- Developer: The Connelley Group
- Publisher: Epyx
- Programmer: Michael Farren (Atari)
- Series: Dunjonquest
- Platforms: Atari 8-bit, Commodore 64, ColecoVision
- Release: 1983
- Genre: Action-adventure
- Mode: Single-player

= Gateway to Apshai =

1983 video game

Gateway to Apshai is an action-adventure game for the Commodore 64, ColecoVision and Atari 8-bit computers. It was developed by The Connelley Group and published by Epyx in 1983 as a prequel to Temple of Apshai. It is a more action-oriented version of Temple of Apshai, with smoother and faster graphics, streamlined controls, fewer role-playing video game elements, and fewer room descriptions.

In Gateway to Apshai the player assumes the role of an unnamed adventurer, who tries to survive a series of increasingly difficult dungeon levels filled with both treasure and monsters. Each level is played within a freely selectable dungeon. Level 8 of the dungeon perpetually repeats until the player runs out of lives, ending the game.

==Plot==

At the start of the game, fighting a garter snake

The player's character is summoned to the chambers of an old priest called Merlis, who informs him that he is the son of the greatest warrior of Apshai, and that it is written in the prophecy that only he can reclaim the fabled Temple of Apshai and rid the land of its monsters and curses. This game covers the Gateway to Apshai, which they have to clear in order to reach the Temple of Apshai.

==Gameplay==
The player is initially armed with a dagger and clad in leather armor. As play progresses, they obtain new weapons, armor, potions, eyeglasses, and scrolls containing magical spells. Various enemies, ranging from simple rats and snakes to giants, inhabit the dungeon. The player must kill them with weapons or magical spells.

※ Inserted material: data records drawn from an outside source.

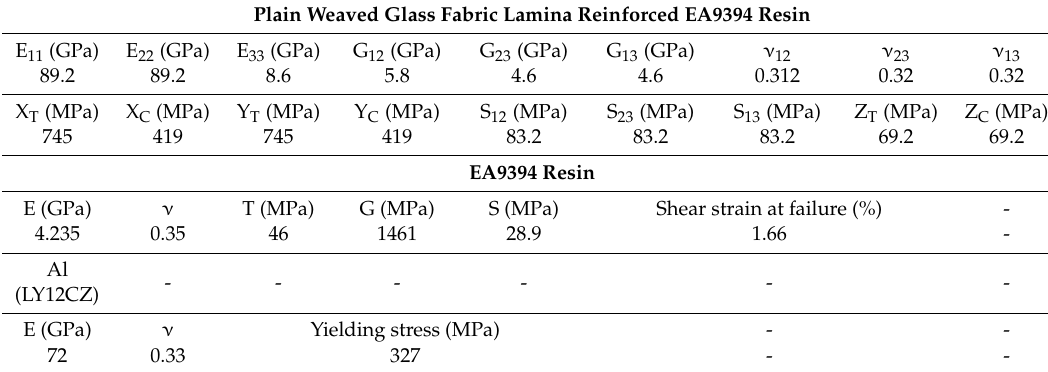
Table 3. Mechanical properties of SW90-a / EA9394 lamina.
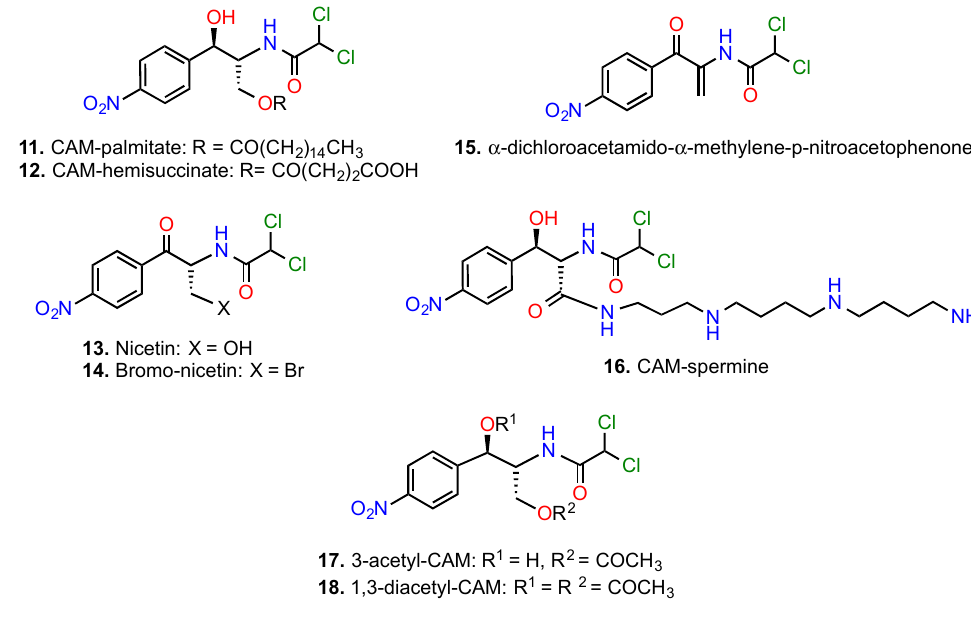
Figure 6. Derivatives of CAM modified at the 2-amino-1,3-propanediol moiety.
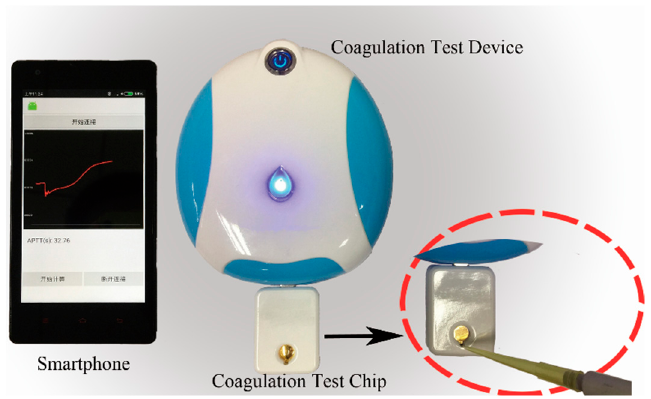
Figure 5. A photograph of the coagulation testing platform.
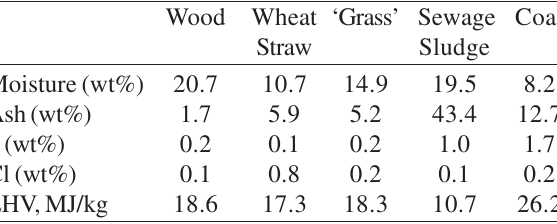
Table 1. Average analyses of biomass and fossil fuels.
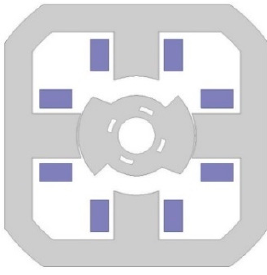
Figure 1. Structure of the proposed two ‐ phase 4/2 pole SRM.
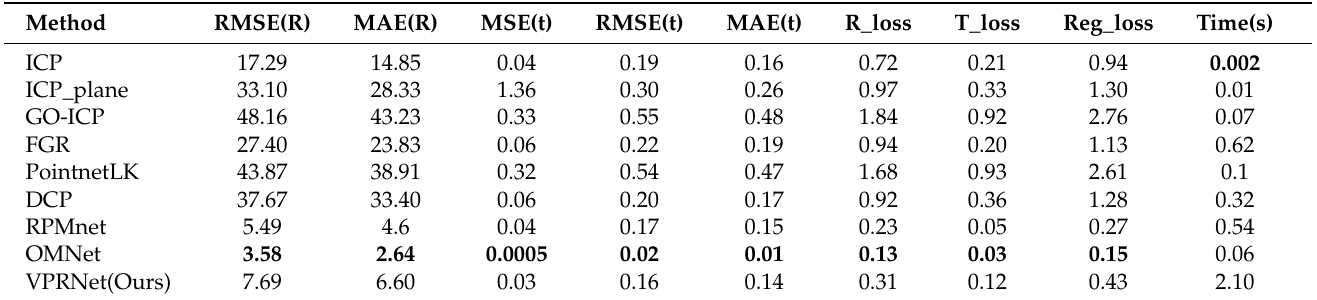
Table 3. Results on noisy point clouds in ModelNet40. Bold numbers are the smallest in the current column, and represent the best performance. Lower is better. Our algorithm is in the front rank among all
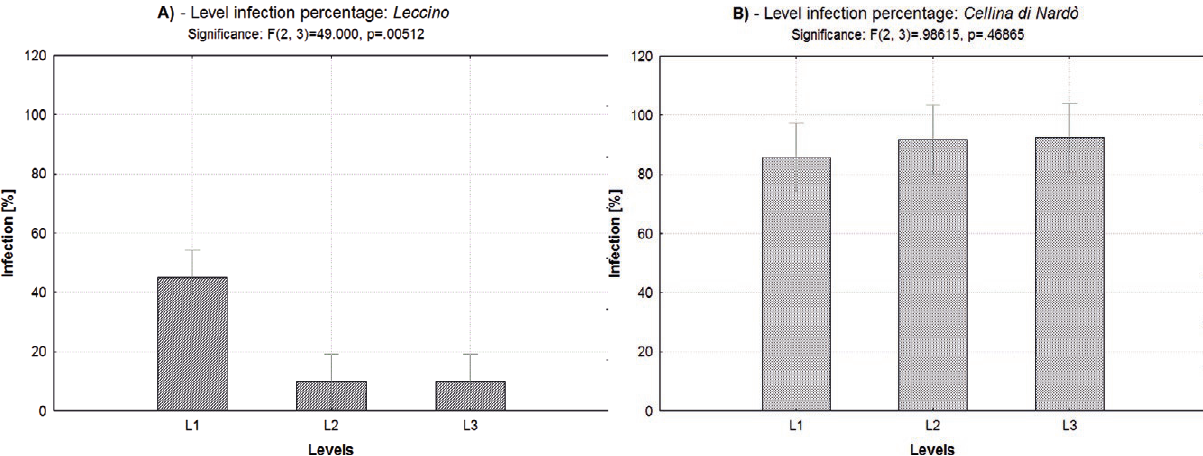
Figure 2. Mean infection rates in ‘Leccino’ (A) and ‘Cellina di Nardò’ (B) olive cultivars, as indicated from testing 240 twig samples per cul- tivar at the three canopy levels: low (L 1 ), medium (L 2 ), high (L 3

The levels become progressively harder to survive as the player descends deeper and deeper into the dungeon. Each dungeon is covered in complete darkness that illuminates as the dungeon rooms and corridors are explored. The Gateway consists of 8 levels, each consisting of 16 dungeons, each consisting of 60 rooms, for a total of 7680 rooms.

C64 screenshot

The player gets approximately six and a half minutes to explore each level. Once the time passes, if they are still alive, they advance to the next deeper level.

==Reception==
Softline called Gateway to Apshai "a great game ... enthralling". ANALOG Computing criticized the lack of a save game feature, but praised the replayability and speed of the gameplay, graphics, and loading time. Ahoy! praised the game's size and recommended that two people play together. It concluded that Gateway to Apshai "is a marvelous game, a must for D & D freaks". Hi-Res called the game "well designed, fun to play" and liked the graphics and sound, but also criticized the lack of a save game feature. The Addison-Wesley Book of Atari Software 1984 gave the game an overall B rating, concluding that it was "a better game in many ways" to Temple of Apshai because of the faster pace, fewer keyboard commands, and cartridge format. Computer and Video Games rated the ColecoVision version 64% in 1989.